• REQUIREMENT
The copy has to match the data exactly and leave out every picture.

Data excerpts
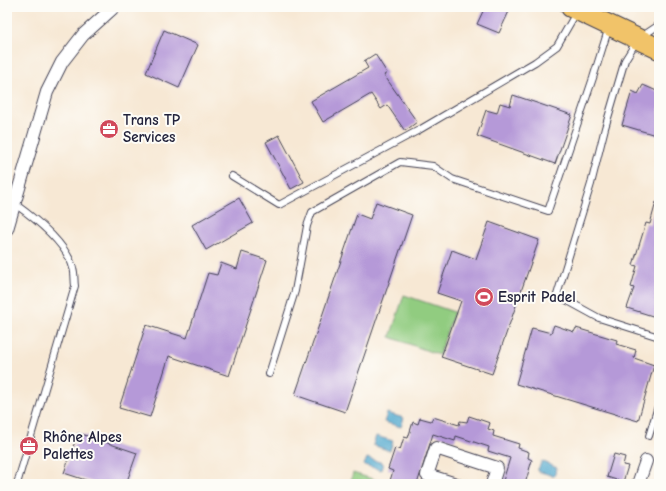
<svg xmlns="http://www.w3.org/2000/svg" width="666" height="491" font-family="'Comic Neue',sans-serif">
<rect width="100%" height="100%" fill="#fdfcf7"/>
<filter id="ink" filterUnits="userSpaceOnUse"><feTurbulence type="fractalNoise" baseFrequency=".025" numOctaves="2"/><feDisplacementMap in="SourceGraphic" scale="8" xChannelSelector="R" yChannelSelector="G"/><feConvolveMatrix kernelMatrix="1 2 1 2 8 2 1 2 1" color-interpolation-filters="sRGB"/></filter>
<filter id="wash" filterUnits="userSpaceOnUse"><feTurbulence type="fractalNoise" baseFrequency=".012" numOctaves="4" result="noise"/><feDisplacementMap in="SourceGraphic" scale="16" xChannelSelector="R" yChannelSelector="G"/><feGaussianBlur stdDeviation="0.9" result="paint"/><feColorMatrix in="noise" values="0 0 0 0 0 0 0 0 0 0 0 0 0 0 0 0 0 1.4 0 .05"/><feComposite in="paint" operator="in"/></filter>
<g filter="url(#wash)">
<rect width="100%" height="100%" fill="#f7e8d4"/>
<g fill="#91cc80" stroke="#5a775e">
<polygon points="404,295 454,312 439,355 390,337"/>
<polygon points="353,473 389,484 350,484"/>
</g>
<g fill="#50a7cd" stroke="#396484">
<polygon points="387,413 404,418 401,427 384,422"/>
<polygon points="376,436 393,441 390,451 373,445"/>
<polygon points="367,458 383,463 381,470 364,465"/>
<polygon points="542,461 557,468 554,476 537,471"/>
</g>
<g id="blocks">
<g fill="#b599d8">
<polygon points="485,7 511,7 499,33 477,24"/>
<polygon points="164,30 198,45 179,88 146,73"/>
<polygon points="375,54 387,73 384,75 417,122 405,131 387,105 381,109 371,94 323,122 311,101 368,68 364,61"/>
<polygon points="643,85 659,92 659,136 622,125 632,91 638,94"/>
<polygon points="513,95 572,115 555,164 477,136 486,110 497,113 500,103 510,106"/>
<polygon points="279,135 304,182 291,189 266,142"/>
<polygon points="239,198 253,223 206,250 192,225"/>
<polygon points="376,202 412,215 345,412 295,395 357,214 370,219"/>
<polygon points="656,202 659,203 659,318 627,308 634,288 631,287 637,266 633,265 646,223 650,224"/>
<polygon points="489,222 539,240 492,374 441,357 461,301 437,293 452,250 476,259"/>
<polygon points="242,252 267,260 229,376 169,356 150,417 119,408 146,325 187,338 208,273 217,275 221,263 237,269"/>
<polygon points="554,325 574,332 576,328 617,340 616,344 636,350 634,358 654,365 638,421 516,384 532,328 551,333"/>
<polygon points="469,416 490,423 488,429 494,431 493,436 519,444 518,448 529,452 528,458 532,460 525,484 502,484 510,458 488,451 489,447 456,436 455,441 433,434 417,484 389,484 393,471 388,469 395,448 400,450 404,437 408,438 413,422 418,424 420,418 431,421 433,417 459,425 460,421 467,422"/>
<polygon points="78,433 137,453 126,484 98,484 64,473"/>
<polygon points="614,454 625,457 623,465 628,466 623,482 607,477"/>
</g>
</g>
</g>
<g filter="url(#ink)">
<use href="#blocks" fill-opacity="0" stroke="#424052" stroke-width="1"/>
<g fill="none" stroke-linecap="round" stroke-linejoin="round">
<defs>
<g id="lane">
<polyline points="659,25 638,39 625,60 605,128 591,184 557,295 599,318 659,337"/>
<polyline points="232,176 279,205 419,130 535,62 557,46 576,13"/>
<path d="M15,204C33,217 67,244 73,268C75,273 74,280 75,286L17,484"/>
<polyline points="269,374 295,291 307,226 312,212 400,162 433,166 452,179 548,211 593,78 609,27"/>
<polyline points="649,436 659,403"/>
</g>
<g id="street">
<polyline points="7,229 47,92 62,62 83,35 114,7"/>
<polyline points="456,484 427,475 436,448 497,468 492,484"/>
<polyline points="638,484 646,461"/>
</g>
<polyline id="primary" points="571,7 659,49"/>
</defs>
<use href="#lane" stroke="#424052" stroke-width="8"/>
<use href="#street" stroke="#424052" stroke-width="14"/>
<use href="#primary" stroke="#424052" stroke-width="22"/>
<use href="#lane" stroke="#fff" stroke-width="6"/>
<use href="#street" stroke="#fff" stroke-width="12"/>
<use href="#primary" stroke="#f1c369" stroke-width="20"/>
</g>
</g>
<defs>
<symbol id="office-disc" viewBox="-11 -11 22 22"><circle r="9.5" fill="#d1495b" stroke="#fdfcf7"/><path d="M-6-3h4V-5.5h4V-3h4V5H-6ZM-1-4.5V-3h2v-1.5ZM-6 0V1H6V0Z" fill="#fff"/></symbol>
<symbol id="stadium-disc" viewBox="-11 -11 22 22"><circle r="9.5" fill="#d1495b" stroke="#fdfcf7"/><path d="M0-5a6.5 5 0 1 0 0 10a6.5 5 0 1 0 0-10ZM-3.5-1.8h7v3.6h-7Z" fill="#fff"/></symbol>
</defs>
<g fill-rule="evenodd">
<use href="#office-disc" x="98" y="118" width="22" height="22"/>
<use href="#stadium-disc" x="473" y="286" width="22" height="22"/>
<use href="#office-disc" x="18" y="435" width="22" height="22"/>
</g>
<g text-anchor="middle" stroke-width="4" stroke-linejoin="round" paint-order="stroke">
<g font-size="15" font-weight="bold" fill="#22223b" stroke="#fdfcf7" text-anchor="start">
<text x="123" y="125">Trans TP<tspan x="123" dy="17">Services</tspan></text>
<text x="498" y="302">Esprit Padel</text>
<text x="43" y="442">Rhône Alpes<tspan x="43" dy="17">Palettes</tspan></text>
</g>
</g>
<rect width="666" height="491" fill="none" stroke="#fdfcf7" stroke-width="24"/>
</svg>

• ANSWER TO THIS EXERCISE
<svg xmlns="http://www.w3.org/2000/svg" width="666" height="491" font-family="'Comic Neue',sans-serif">
<rect width="100%" height="100%" fill="#fdfcf7"/>
<filter id="ink" filterUnits="userSpaceOnUse"><feTurbulence type="fractalNoise" baseFrequency=".025" numOctaves="2"/><feDisplacementMap in="SourceGraphic" scale="8" xChannelSelector="R" yChannelSelector="G"/><feConvolveMatrix kernelMatrix="1 2 1 2 8 2 1 2 1" color-interpolation-filters="sRGB"/></filter>
<filter id="wash" filterUnits="userSpaceOnUse"><feTurbulence type="fractalNoise" baseFrequency=".012" numOctaves="4" result="noise"/><feDisplacementMap in="SourceGraphic" scale="16" xChannelSelector="R" yChannelSelector="G"/><feGaussianBlur stdDeviation="0.9" result="paint"/><feColorMatrix in="noise" values="0 0 0 0 0 0 0 0 0 0 0 0 0 0 0 0 0 1.4 0 .05"/><feComposite in="paint" operator="in"/></filter>
<g filter="url(#wash)">
<rect width="100%" height="100%" fill="#f7e8d4"/>
<g fill="#91cc80" stroke="#5a775e">
<polygon points="404,295 454,312 439,355 390,337"/>
<polygon points="353,473 389,484 350,484"/>
</g>
<g fill="#50a7cd" stroke="#396484">
<polygon points="387,413 404,418 401,427 384,422"/>
<polygon points="376,436 393,441 390,451 373,445"/>
<polygon points="367,458 383,463 381,470 364,465"/>
<polygon points="542,461 557,468 554,476 537,471"/>
</g>
<g id="blocks">
<g fill="#b599d8">
<polygon points="485,7 511,7 499,33 477,24"/>
<polygon points="164,30 198,45 179,88 146,73"/>
<polygon points="375,54 387,73 384,75 417,122 405,131 387,105 381,109 371,94 323,122 311,101 368,68 364,61"/>
<polygon points="643,85 659,92 659,136 622,125 632,91 638,94"/>
<polygon points="513,95 572,115 555,164 477,136 486,110 497,113 500,103 510,106"/>
<polygon points="279,135 304,182 291,189 266,142"/>
<polygon points="239,198 253,223 206,250 192,225"/>
<polygon points="376,202 412,215 345,412 295,395 357,214 370,219"/>
<polygon points="656,202 659,203 659,318 627,308 634,288 631,287 637,266 633,265 646,223 650,224"/>
<polygon points="489,222 539,240 492,374 441,357 461,301 437,293 452,250 476,259"/>
<polygon points="242,252 267,260 229,376 169,356 150,417 119,408 146,325 187,338 208,273 217,275 221,263 237,269"/>
<polygon points="554,325 574,332 576,328 617,340 616,344 636,350 634,358 654,365 638,421 516,384 532,328 551,333"/>
<polygon points="469,416 490,423 488,429 494,431 493,436 519,444 518,448 529,452 528,458 532,460 525,484 502,484 510,458 488,451 489,447 456,436 455,441 433,434 417,484 389,484 393,471 388,469 395,448 400,450 404,437 408,438 413,422 418,424 420,418 431,421 433,417 459,425 460,421 467,422"/>
<polygon points="78,433 137,453 126,484 98,484 64,473"/>
<polygon points="614,454 625,457 623,465 628,466 623,482 607,477"/>
</g>
</g>
</g>
<g filter="url(#ink)">
<use href="#blocks" fill-opacity="0" stroke="#424052" stroke-width="1"/>
<g fill="none" stroke-linecap="round" stroke-linejoin="round">
<defs>
<g id="lane">
<polyline points="659,25 638,39 625,60 605,128 591,184 557,295 599,318 659,337"/>
<polyline points="232,176 279,205 419,130 535,62 557,46 576,13"/>
<path d="M15,204C33,217 67,244 73,268C75,273 74,280 75,286L17,484"/>
<polyline points="269,374 295,291 307,226 312,212 400,162 433,166 452,179 548,211 593,78 609,27"/>
<polyline points="649,436 659,403"/>
</g>
<g id="street">
<polyline points="7,229 47,92 62,62 83,35 114,7"/>
<polyline points="456,484 427,475 436,448 497,468 492,484"/>
<polyline points="638,484 646,461"/>
</g>
<polyline id="primary" points="571,7 659,49"/>
</defs>
<use href="#lane" stroke="#424052" stroke-width="8"/>
<use href="#street" stroke="#424052" stroke-width="14"/>
<use href="#primary" stroke="#424052" stroke-width="22"/>
<use href="#lane" stroke="#fff" stroke-width="6"/>
<use href="#street" stroke="#fff" stroke-width="12"/>
<use href="#primary" stroke="#f1c369" stroke-width="20"/>
</g>
</g>
<defs>
<symbol id="office-disc" viewBox="-11 -11 22 22"><circle r="9.5" fill="#d1495b" stroke="#fdfcf7"/><path d="M-6-3h4V-5.5h4V-3h4V5H-6ZM-1-4.5V-3h2v-1.5ZM-6 0V1H6V0Z" fill="#fff"/></symbol>
<symbol id="stadium-disc" viewBox="-11 -11 22 22"><circle r="9.5" fill="#d1495b" stroke="#fdfcf7"/><path d="M0-5a6.5 5 0 1 0 0 10a6.5 5 0 1 0 0-10ZM-3.5-1.8h7v3.6h-7Z" fill="#fff"/></symbol>
</defs>
<g fill-rule="evenodd">
<use href="#office-disc" x="98" y="118" width="22" height="22"/>
<use href="#stadium-disc" x="473" y="286" width="22" height="22"/>
<use href="#office-disc" x="18" y="435" width="22" height="22"/>
</g>
<g text-anchor="middle" stroke-width="4" stroke-linejoin="round" paint-order="stroke">
<g font-size="15" font-weight="bold" fill="#22223b" stroke="#fdfcf7" text-anchor="start">
<text x="123" y="125">Trans TP<tspan x="123" dy="17">Services</tspan></text>
<text x="498" y="302">Esprit Padel</text>
<text x="43" y="442">Rhône Alpes<tspan x="43" dy="17">Palettes</tspan></text>
</g>
</g>
<rect width="666" height="491" fill="none" stroke="#fdfcf7" stroke-width="24"/>
</svg>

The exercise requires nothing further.